YOUR TASK: The first line of the entries is where the copy starts and the line with "left knee: (52, 415)" is where it ends; set down each line exactly, both ends included, and drop pictures.

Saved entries
____
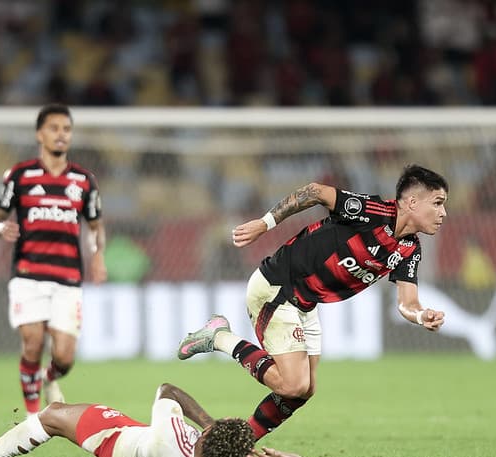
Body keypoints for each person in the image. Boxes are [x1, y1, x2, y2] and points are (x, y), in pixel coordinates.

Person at [178, 164, 448, 439]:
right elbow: (316, 191)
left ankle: (239, 443)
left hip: (306, 302)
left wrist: (421, 315)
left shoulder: (410, 248)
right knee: (293, 385)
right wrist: (265, 223)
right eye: (437, 203)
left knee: (304, 391)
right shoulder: (372, 212)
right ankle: (220, 337)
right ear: (412, 202)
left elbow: (407, 302)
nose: (443, 213)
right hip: (278, 287)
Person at [0, 103, 107, 414]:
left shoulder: (84, 181)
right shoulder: (21, 175)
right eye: (54, 128)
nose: (61, 135)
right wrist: (0, 228)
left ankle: (48, 376)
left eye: (66, 129)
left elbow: (95, 226)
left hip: (67, 276)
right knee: (32, 342)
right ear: (40, 134)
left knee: (65, 357)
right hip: (28, 273)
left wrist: (98, 256)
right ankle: (31, 414)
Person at [0, 383, 312, 457]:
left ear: (204, 438)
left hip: (119, 443)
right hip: (140, 454)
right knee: (64, 413)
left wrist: (207, 420)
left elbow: (168, 390)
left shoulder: (173, 437)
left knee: (52, 415)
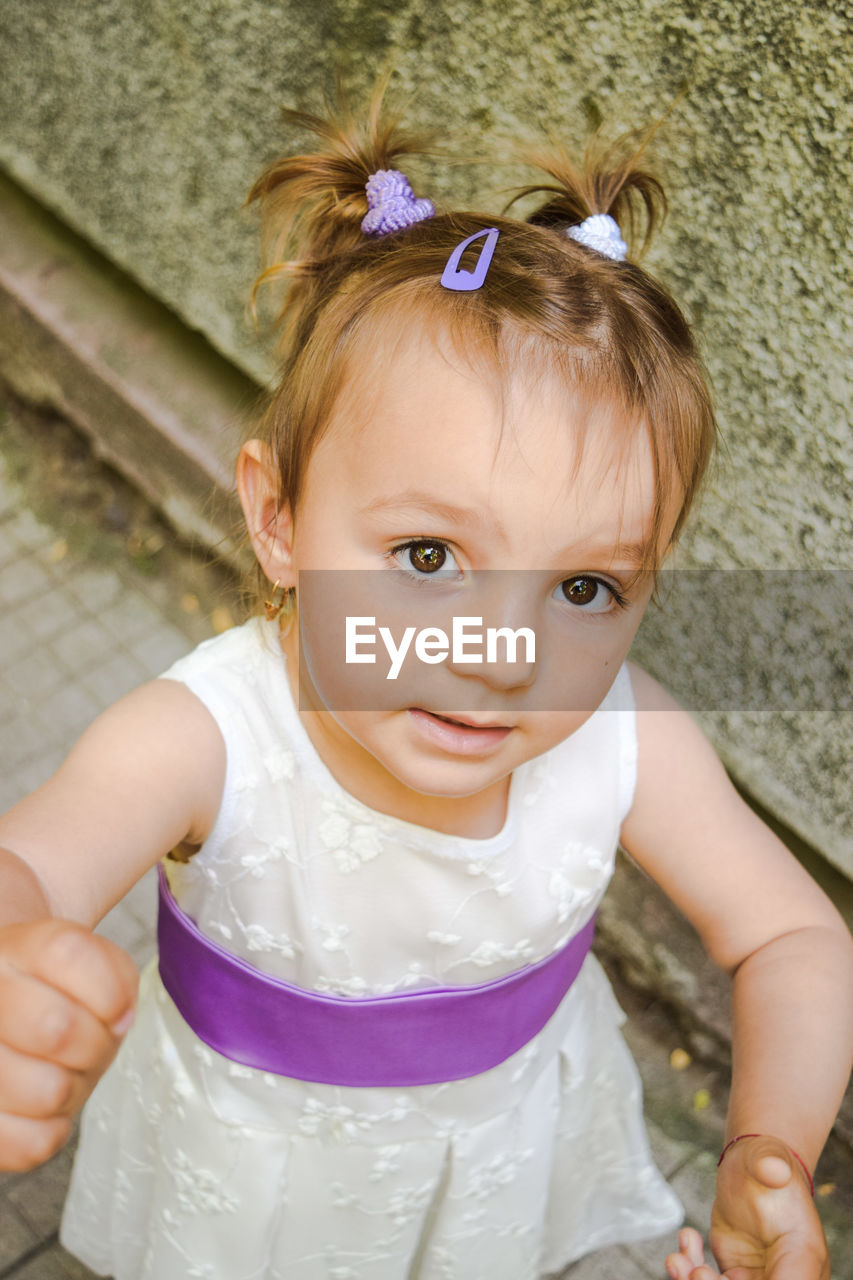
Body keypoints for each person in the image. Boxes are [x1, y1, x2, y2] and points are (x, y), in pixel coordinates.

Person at [0, 85, 850, 1280]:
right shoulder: (210, 738)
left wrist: (769, 1141)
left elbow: (793, 932)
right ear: (279, 516)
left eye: (586, 588)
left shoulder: (620, 738)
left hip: (494, 1172)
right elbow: (34, 859)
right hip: (251, 1196)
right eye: (428, 557)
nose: (501, 653)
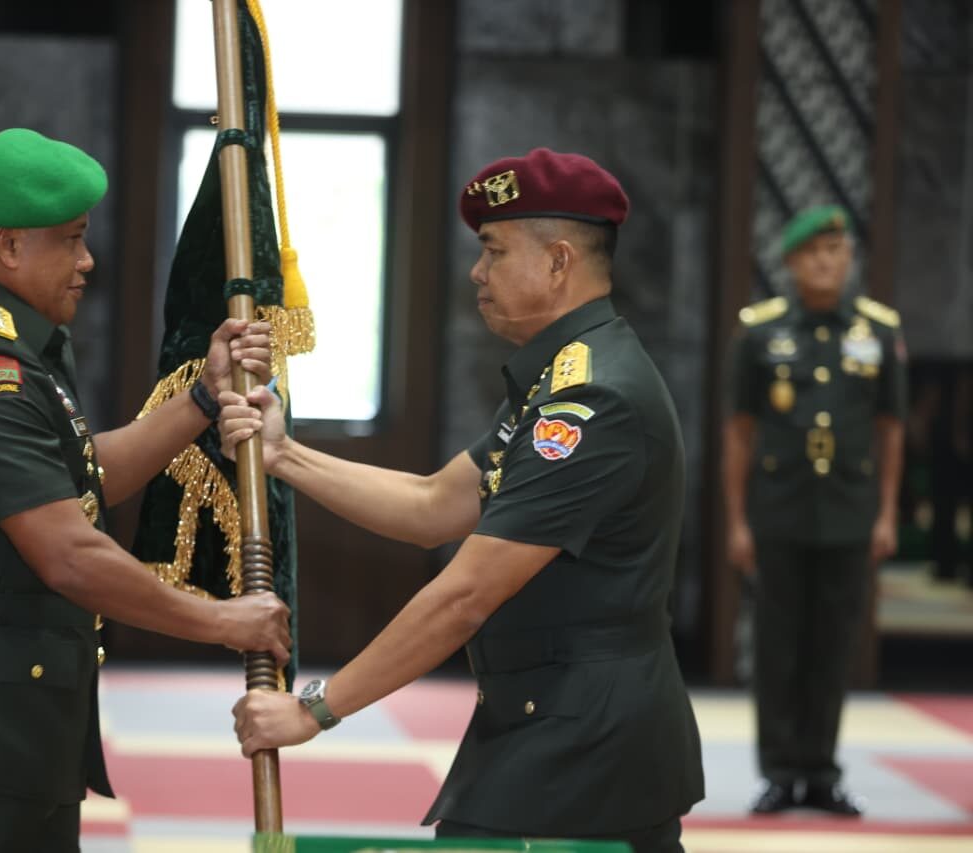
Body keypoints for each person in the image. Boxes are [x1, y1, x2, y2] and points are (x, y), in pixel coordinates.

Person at [226, 148, 703, 852]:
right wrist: (283, 455)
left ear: (559, 262)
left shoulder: (590, 397)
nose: (477, 272)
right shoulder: (561, 379)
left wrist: (313, 710)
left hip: (582, 750)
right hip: (557, 726)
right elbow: (432, 506)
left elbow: (465, 594)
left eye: (494, 250)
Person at [0, 128, 291, 852]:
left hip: (8, 713)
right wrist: (223, 620)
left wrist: (203, 402)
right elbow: (69, 553)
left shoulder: (3, 342)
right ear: (8, 247)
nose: (87, 262)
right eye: (72, 240)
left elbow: (83, 477)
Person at [722, 205, 907, 816]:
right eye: (816, 253)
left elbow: (890, 431)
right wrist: (737, 520)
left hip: (850, 512)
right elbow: (740, 432)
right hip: (779, 511)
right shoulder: (760, 331)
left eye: (839, 252)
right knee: (778, 645)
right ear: (793, 262)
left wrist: (886, 514)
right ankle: (778, 772)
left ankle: (822, 771)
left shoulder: (878, 332)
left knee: (834, 646)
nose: (829, 262)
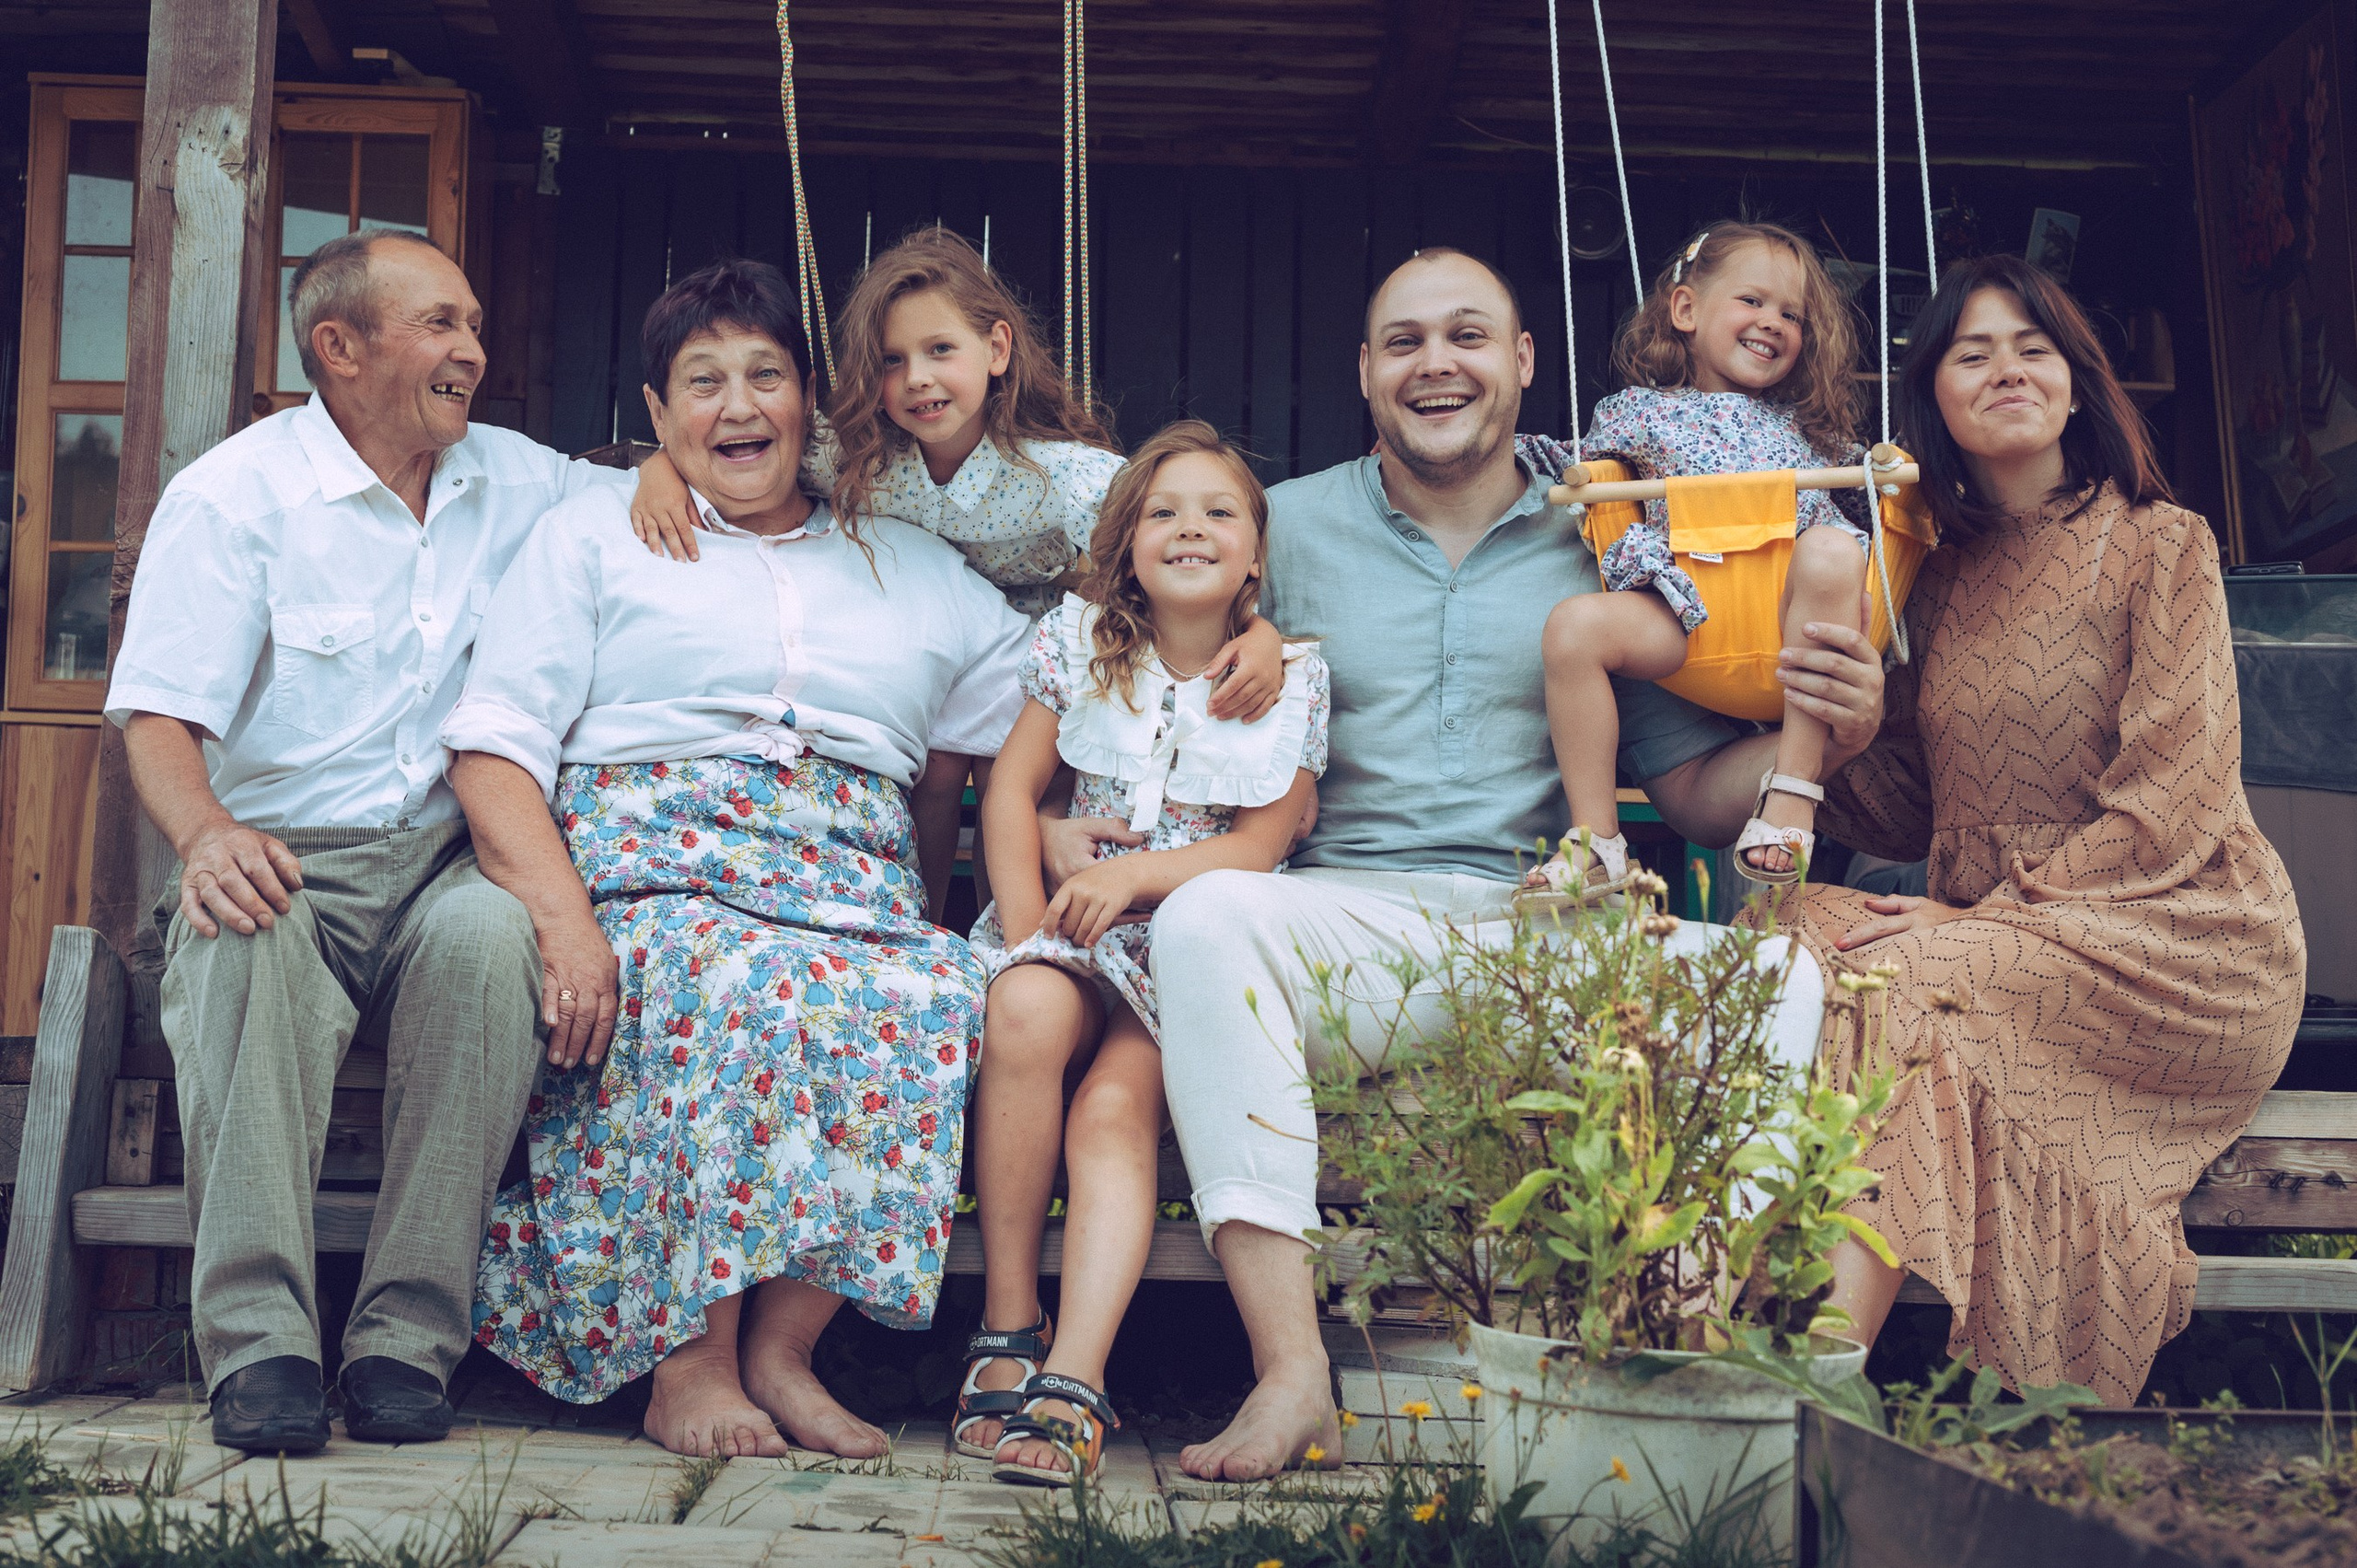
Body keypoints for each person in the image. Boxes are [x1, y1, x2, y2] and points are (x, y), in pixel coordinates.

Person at [1121, 246, 1890, 1481]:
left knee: (1782, 985)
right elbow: (1136, 635)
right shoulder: (1285, 525)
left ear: (1524, 362)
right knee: (1210, 916)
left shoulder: (1612, 521)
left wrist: (1832, 726)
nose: (1439, 364)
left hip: (1547, 930)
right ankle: (1291, 1369)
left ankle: (1680, 1359)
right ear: (1366, 371)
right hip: (1342, 926)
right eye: (1407, 340)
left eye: (1470, 336)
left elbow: (1695, 794)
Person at [103, 228, 694, 1453]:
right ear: (341, 346)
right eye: (441, 324)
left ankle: (402, 1341)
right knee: (246, 933)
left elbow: (650, 479)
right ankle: (259, 1342)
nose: (472, 350)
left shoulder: (512, 474)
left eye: (475, 324)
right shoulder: (235, 497)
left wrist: (649, 468)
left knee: (497, 941)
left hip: (439, 861)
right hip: (282, 848)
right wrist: (206, 833)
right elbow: (157, 711)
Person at [447, 258, 1033, 1459]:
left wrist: (1239, 652)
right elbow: (494, 748)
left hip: (850, 889)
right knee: (720, 970)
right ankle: (690, 1359)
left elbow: (1060, 689)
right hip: (656, 874)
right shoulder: (594, 532)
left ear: (810, 401)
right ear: (656, 416)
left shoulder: (908, 565)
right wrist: (564, 919)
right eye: (702, 383)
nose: (739, 407)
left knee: (933, 988)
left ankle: (784, 1348)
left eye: (766, 375)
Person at [1799, 255, 2305, 1406]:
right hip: (1995, 939)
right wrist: (1839, 731)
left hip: (2176, 934)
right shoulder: (1929, 578)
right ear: (1936, 397)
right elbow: (1915, 805)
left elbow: (2172, 801)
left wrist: (1990, 911)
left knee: (1911, 976)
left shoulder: (2161, 543)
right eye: (1971, 353)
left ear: (2078, 386)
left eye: (2033, 348)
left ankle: (1818, 1366)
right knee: (1785, 935)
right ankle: (1720, 1320)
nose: (2006, 369)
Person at [630, 229, 1284, 920]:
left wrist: (1262, 631)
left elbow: (1179, 552)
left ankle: (1017, 926)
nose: (917, 377)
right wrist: (657, 470)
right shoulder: (859, 462)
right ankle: (923, 919)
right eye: (892, 360)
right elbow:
____
RESULT OF THIS TASK:
Body keypoints for each person in the image. Boxes are [x1, y1, x2, y2] and points are (x, y), in pixel coordinates.

Person at [178, 164, 448, 439]:
right elbow: (316, 191)
left ankle: (239, 443)
left hip: (306, 302)
left wrist: (421, 315)
left shoulder: (410, 248)
right knee: (293, 385)
right wrist: (265, 223)
right eye: (437, 203)
left knee: (304, 391)
right shoulder: (372, 212)
right ankle: (220, 337)
right ear: (412, 202)
left elbow: (407, 302)
nose: (443, 213)
right hip: (278, 287)
Person at [0, 103, 107, 414]:
left shoulder: (84, 181)
right shoulder: (21, 175)
right eye: (54, 128)
nose: (61, 135)
right wrist: (0, 228)
left ankle: (48, 376)
left eye: (66, 129)
left elbow: (95, 226)
left hip: (67, 276)
right knee: (32, 342)
right ear: (40, 134)
left knee: (65, 357)
right hip: (28, 273)
left wrist: (98, 256)
right ankle: (31, 414)
Person at [0, 383, 312, 457]:
left ear: (204, 438)
left hip: (119, 443)
right hip: (140, 454)
right knee: (64, 413)
left wrist: (207, 420)
left elbow: (168, 390)
left shoulder: (173, 437)
left knee: (52, 415)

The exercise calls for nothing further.